▶ [Required action 1]: In the Mini-Jamba-v2 training-code thread, which dataset and split does the owner's example code load?
▶ [Required action 2]: Continue the Mini-Jamba-v2 training-code thread from its last line of code.

───── Selected extract

TechxGenus/Mini-Jamba-v2 · [Request] Potential Release Of Training Code?

Lyte

Apr 1, 2024

Hello there! I hope you're doing well today. I am planning to run training tests on different data sets, and I was wondering if you could share your training code with me. I haven't started yet, so if it's impossible, I totally understand, and it's no problem.

TechxGenus

Owner Apr 2, 2024

It is compatible with Huggingface's tools and can be trained like other LLMs, just like the example in the official repository:

from datasets import load_dataset
from trl import SFTTrainer
from peft import LoraConfig
from transformers import AutoTokenizer, AutoModelForCausalLM, TrainingArguments, AutoConfig

model_id = <Your Path Here>
tokenizer = AutoTokenizer.from_pretrained(model_id)
# model = AutoModelForCausalLM.from_pretrained(model_id, trust_remote_code=True, device_map='auto')
config = AutoConfig.from_pretrained(model_id, trust_remote_code=True)
model = AutoModelForCausalLM.from_config(
    config=config,
    trust_remote_code=True,
    device_map='auto'
)

dataset = load_dataset("Abirate/english_quotes", split="train")

──────────
───── Record set

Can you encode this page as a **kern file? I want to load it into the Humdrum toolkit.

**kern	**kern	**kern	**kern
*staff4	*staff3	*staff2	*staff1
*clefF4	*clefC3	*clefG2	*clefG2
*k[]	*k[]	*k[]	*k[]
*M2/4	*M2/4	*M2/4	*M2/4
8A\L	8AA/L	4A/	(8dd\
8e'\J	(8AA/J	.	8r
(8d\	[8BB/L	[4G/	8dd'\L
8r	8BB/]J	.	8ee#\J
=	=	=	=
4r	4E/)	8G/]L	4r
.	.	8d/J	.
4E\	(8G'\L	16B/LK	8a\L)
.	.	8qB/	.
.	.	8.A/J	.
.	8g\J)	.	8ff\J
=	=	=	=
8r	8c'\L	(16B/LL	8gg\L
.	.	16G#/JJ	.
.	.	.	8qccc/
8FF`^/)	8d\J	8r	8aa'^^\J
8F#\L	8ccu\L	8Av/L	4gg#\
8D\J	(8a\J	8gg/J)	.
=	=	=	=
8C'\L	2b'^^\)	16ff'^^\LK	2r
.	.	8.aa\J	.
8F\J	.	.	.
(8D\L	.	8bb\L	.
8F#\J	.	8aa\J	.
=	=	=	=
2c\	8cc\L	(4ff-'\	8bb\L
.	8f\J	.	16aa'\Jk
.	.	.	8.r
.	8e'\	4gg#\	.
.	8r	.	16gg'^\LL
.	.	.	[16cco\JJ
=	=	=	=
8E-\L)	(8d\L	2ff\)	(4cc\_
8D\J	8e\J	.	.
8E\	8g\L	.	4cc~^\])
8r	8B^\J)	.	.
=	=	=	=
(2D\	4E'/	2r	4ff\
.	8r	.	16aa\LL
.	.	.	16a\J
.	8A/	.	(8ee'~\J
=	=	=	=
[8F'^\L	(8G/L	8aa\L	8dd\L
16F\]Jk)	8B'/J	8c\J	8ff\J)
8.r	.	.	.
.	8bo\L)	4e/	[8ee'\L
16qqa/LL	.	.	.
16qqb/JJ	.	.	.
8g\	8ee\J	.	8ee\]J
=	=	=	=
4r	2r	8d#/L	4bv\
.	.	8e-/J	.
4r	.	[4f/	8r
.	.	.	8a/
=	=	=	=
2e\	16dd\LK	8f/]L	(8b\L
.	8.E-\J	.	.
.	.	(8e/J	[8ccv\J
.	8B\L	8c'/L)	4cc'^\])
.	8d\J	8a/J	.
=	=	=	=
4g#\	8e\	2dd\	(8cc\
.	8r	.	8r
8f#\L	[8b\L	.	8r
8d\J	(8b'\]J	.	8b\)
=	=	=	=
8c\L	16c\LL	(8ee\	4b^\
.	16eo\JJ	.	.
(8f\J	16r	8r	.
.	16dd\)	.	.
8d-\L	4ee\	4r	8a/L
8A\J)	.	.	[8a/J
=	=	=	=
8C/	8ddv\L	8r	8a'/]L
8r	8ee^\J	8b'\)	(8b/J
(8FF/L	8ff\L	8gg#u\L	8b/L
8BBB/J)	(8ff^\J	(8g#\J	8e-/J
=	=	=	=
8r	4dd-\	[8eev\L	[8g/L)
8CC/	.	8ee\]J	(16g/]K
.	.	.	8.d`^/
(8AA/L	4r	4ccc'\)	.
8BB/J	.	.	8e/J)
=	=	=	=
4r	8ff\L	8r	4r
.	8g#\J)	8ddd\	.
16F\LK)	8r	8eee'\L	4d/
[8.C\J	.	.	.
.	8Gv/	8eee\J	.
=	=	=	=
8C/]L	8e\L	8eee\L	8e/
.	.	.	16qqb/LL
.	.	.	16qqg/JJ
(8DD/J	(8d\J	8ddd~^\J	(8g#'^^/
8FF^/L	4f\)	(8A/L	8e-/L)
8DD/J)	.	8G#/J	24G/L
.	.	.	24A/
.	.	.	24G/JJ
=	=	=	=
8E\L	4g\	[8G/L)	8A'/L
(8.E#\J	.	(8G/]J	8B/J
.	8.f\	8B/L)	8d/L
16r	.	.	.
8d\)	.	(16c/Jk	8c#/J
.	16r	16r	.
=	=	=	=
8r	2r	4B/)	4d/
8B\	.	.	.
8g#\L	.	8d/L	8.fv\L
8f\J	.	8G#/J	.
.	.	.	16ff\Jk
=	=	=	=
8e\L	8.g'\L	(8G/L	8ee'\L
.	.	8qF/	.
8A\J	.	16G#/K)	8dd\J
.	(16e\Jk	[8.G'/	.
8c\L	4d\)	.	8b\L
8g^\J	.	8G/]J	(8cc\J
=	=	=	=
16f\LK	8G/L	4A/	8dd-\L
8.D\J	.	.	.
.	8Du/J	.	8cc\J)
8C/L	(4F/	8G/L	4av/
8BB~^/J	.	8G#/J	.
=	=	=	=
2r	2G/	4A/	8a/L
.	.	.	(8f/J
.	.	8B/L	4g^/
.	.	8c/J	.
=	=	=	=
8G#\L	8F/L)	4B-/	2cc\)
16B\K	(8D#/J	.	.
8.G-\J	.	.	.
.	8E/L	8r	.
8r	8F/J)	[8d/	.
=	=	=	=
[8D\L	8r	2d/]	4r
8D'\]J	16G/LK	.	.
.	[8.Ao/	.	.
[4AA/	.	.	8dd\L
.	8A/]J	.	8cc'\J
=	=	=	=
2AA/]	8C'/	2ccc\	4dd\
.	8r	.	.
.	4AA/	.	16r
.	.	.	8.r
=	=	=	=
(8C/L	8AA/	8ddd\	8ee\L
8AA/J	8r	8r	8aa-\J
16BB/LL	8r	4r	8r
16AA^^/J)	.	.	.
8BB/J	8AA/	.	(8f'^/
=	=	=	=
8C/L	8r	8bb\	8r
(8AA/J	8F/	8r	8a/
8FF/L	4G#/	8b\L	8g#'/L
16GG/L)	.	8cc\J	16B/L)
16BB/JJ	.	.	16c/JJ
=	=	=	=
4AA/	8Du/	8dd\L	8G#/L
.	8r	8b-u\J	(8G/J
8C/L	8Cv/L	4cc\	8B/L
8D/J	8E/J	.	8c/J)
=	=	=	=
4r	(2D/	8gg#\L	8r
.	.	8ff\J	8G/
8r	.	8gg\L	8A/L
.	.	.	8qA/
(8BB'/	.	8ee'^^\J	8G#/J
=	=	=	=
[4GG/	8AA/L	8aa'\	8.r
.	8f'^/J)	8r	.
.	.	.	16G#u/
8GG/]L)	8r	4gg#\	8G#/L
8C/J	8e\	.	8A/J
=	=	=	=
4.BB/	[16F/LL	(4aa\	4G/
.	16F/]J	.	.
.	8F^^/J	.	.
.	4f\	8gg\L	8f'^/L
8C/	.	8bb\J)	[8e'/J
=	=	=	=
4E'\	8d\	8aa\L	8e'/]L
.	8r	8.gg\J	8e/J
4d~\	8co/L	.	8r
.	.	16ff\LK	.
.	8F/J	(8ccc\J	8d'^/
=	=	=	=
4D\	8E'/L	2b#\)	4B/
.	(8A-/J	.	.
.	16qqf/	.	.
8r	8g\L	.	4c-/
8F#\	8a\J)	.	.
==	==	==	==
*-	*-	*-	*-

──────────

▶ [Task result 1]: The "train" split of "Abirate/english_quotes".

▶ [Task result 2]:
training_args = TrainingArguments(
    output_dir="./results",
    num_train_epochs=3,
    per_device_train_batch_size=4,
    logging_dir='./logs',
    logging_steps=10,
    learning_rate=2e-3
)
# lora_config = LoraConfig(
#     r=8,
#     target_modules=["embed_tokens", "x_proj", "in_proj", "out_proj"],
#     task_type="CAUSAL_LM",
#     bias="none"
# )
trainer = SFTTrainer(
    model=model,
    tokenizer=tokenizer,
    args=training_args,
    # peft_config=lora_config,
    train_dataset=dataset,
    dataset_text_field="quote",
)

trainer.train()

I modified config.json to implement different configurations.

Lyte

Apr 2, 2024

Thanks for sharing, in my mind at the time I was thinking you (re)wrote the architecture manually lol.